*** Opening of DATA UNDER STUDY ***

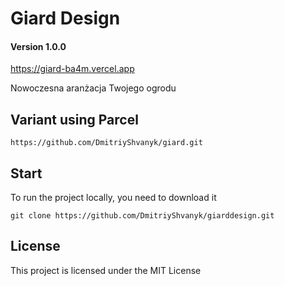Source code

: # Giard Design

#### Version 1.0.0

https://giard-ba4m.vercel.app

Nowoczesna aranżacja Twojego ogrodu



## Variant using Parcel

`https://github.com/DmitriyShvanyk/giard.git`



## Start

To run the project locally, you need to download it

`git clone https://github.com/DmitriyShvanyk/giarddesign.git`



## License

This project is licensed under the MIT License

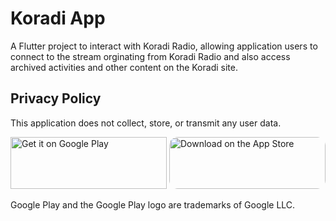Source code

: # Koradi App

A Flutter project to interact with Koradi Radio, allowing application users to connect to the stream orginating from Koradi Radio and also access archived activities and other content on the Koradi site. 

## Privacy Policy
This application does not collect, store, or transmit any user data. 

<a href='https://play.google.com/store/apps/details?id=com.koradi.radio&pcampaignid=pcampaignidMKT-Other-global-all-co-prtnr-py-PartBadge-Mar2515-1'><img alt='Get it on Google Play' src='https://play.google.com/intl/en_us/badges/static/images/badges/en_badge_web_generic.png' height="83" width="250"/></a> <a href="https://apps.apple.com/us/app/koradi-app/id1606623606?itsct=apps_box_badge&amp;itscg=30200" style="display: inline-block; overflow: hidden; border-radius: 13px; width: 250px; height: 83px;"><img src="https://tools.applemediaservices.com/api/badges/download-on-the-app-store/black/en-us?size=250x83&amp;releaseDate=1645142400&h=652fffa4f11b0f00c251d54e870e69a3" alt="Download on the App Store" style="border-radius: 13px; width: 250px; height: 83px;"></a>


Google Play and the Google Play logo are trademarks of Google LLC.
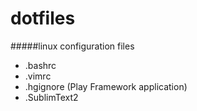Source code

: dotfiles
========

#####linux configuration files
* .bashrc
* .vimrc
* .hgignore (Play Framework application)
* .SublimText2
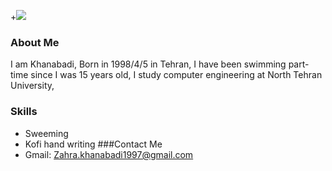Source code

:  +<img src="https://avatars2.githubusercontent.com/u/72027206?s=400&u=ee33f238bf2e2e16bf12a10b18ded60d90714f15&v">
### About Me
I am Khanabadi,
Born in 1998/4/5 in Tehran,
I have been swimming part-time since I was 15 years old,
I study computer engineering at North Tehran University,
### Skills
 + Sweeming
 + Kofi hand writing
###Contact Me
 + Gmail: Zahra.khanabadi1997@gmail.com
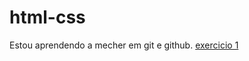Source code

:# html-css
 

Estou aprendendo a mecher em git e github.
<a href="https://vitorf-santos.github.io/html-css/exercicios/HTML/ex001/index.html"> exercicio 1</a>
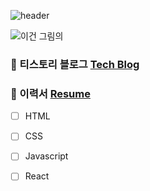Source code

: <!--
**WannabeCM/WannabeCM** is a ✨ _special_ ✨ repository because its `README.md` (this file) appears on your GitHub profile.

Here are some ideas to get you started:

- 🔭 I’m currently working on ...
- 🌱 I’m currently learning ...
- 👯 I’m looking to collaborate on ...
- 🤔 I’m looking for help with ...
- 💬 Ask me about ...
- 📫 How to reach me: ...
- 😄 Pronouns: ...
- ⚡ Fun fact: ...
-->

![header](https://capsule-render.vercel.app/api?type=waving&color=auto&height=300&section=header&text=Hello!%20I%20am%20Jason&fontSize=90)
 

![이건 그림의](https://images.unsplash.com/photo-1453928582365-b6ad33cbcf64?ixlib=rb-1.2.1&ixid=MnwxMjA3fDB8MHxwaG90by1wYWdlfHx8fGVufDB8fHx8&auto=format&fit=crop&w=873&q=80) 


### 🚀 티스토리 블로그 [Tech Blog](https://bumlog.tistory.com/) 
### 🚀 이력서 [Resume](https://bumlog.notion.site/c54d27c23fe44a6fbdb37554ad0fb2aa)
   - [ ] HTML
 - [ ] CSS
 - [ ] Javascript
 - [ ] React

*** Close of DATA UNDER STUDY ***
*** Opening of DATA UNDER STUDY ***

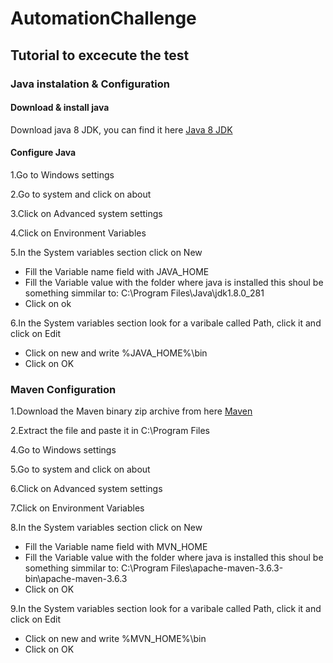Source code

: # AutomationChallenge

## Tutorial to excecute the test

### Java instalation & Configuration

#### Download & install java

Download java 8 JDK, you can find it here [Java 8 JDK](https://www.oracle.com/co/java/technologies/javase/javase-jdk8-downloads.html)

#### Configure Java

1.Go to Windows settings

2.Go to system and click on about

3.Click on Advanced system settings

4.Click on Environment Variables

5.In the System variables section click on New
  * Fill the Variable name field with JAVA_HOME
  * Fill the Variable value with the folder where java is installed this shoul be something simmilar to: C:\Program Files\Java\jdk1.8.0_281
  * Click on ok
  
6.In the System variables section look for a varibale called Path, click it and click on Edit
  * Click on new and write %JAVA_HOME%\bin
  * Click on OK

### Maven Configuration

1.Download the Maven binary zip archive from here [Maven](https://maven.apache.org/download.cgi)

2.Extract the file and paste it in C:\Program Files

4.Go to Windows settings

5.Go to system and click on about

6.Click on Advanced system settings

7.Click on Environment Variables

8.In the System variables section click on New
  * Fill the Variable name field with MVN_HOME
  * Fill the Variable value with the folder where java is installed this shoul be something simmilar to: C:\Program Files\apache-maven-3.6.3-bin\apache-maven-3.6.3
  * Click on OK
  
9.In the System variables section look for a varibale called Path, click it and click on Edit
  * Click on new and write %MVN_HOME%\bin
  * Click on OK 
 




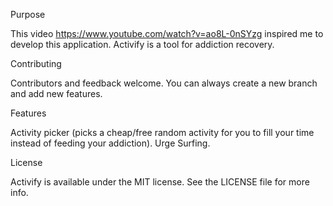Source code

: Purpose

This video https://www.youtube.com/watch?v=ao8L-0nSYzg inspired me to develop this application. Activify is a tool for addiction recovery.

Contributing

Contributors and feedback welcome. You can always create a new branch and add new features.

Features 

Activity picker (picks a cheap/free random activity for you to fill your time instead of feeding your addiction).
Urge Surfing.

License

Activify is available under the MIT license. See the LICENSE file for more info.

*** Close of DATA UNDER STUDY ***
*** Opening of DATA UNDER STUDY ***

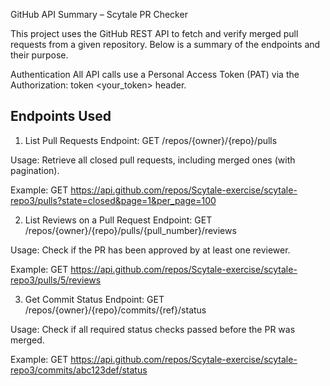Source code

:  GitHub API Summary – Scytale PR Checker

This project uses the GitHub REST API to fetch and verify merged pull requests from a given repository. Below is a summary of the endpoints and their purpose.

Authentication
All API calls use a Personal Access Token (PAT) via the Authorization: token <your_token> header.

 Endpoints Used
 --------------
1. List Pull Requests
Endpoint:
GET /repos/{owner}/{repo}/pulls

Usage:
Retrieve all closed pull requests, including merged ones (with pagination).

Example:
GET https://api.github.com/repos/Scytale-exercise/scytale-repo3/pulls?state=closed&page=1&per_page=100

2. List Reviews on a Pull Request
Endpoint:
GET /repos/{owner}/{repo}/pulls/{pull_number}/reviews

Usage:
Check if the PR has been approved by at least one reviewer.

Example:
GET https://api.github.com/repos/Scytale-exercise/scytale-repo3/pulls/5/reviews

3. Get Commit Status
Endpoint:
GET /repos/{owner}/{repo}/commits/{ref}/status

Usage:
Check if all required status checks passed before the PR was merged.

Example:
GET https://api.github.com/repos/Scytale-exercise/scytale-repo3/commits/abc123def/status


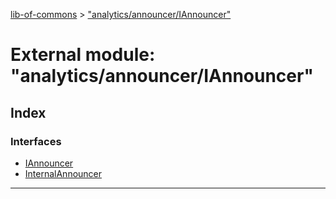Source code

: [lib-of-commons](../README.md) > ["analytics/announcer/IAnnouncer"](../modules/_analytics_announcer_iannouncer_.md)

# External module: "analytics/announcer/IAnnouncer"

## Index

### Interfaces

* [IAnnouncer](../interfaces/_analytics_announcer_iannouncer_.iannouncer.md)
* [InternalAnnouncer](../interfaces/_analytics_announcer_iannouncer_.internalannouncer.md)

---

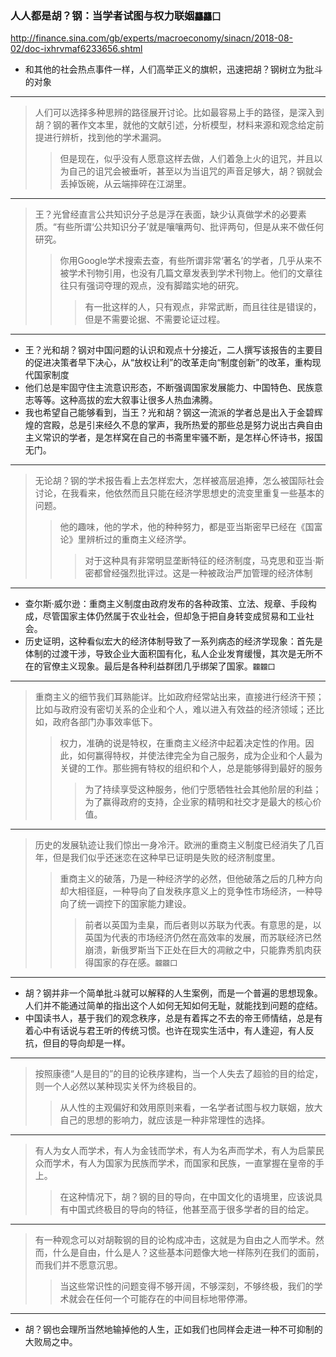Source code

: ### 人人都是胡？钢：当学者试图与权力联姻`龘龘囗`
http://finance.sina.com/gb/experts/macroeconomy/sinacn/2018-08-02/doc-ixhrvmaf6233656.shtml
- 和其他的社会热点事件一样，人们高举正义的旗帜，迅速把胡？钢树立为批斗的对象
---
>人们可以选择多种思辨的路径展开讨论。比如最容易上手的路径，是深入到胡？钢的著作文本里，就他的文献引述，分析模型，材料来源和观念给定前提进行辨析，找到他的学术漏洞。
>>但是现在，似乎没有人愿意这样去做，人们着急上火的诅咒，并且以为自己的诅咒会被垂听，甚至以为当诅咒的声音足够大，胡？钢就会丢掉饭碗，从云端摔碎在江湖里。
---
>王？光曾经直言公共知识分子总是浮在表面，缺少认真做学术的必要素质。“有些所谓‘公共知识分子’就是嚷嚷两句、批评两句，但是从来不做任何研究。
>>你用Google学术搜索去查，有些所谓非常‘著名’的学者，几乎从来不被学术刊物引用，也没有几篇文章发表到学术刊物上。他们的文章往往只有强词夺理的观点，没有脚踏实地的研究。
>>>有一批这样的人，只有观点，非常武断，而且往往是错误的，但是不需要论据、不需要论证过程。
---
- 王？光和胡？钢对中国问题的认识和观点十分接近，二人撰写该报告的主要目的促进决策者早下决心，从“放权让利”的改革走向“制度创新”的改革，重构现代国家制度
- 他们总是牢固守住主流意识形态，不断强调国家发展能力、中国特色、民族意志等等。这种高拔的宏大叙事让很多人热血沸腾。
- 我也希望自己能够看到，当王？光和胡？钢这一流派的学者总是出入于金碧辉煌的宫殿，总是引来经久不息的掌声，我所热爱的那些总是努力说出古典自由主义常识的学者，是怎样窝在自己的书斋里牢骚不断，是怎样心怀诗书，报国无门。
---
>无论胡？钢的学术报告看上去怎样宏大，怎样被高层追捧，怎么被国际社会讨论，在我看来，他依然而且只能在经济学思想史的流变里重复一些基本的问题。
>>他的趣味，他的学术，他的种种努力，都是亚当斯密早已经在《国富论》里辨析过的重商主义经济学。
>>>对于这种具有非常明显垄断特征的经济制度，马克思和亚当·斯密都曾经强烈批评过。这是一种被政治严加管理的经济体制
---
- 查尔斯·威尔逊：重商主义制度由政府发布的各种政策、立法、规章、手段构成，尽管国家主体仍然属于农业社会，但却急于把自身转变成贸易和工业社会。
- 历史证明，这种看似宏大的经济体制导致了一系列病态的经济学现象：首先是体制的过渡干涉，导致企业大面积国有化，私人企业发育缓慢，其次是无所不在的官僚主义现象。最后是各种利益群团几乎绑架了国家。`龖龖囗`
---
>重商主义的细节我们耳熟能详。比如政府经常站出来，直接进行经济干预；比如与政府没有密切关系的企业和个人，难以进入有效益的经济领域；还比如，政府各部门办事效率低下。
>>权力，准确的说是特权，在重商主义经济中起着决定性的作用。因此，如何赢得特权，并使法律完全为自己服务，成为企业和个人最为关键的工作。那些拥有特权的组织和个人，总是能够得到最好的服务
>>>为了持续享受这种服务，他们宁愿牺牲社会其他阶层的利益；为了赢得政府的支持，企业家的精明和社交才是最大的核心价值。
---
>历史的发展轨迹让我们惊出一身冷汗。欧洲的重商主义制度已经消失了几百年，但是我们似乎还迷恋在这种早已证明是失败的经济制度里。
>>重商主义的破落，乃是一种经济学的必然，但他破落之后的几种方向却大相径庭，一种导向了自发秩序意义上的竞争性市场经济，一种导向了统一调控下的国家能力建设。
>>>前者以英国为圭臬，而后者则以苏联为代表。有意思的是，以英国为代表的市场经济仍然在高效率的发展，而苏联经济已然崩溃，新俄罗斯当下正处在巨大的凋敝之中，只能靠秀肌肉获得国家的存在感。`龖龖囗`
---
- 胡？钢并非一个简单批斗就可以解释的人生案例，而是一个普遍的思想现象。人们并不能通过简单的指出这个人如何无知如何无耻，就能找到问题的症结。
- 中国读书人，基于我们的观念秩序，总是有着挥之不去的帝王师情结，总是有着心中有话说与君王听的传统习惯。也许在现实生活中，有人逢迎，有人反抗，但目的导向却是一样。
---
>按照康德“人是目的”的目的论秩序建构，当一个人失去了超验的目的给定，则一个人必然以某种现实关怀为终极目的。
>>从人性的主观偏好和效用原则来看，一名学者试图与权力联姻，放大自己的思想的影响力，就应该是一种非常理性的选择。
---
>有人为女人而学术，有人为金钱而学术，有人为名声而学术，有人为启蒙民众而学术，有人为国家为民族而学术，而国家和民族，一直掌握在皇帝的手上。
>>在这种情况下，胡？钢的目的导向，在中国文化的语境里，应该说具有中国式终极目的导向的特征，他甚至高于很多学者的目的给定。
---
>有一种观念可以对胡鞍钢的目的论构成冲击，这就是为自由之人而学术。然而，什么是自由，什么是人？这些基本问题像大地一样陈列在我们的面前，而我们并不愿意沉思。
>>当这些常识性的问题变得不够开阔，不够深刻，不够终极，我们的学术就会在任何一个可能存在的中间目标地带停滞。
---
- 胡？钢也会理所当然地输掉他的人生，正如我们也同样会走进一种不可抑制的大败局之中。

*** Close of DATA UNDER STUDY ***

Lay out the lines of the items above as a Markdown table with the columns Row and Line, starting at the line that has "### 🚀 티스토리 블로그" and stopping after the line that has "- [ ] React". Number each row and leave out any blank lines.

| Row | Line |
|---|---|
| 1 | ### 🚀 티스토리 블로그 [Tech Blog](https://bumlog.tistory.com/)  |
| 2 | ### 🚀 이력서 [Resume](https://bumlog.notion.site/c54d27c23fe44a6fbdb37554ad0fb2aa) |
| 3 |    - [ ] HTML |
| 4 |  - [ ] CSS |
| 5 |  - [ ] Javascript |
| 6 |  - [ ] React |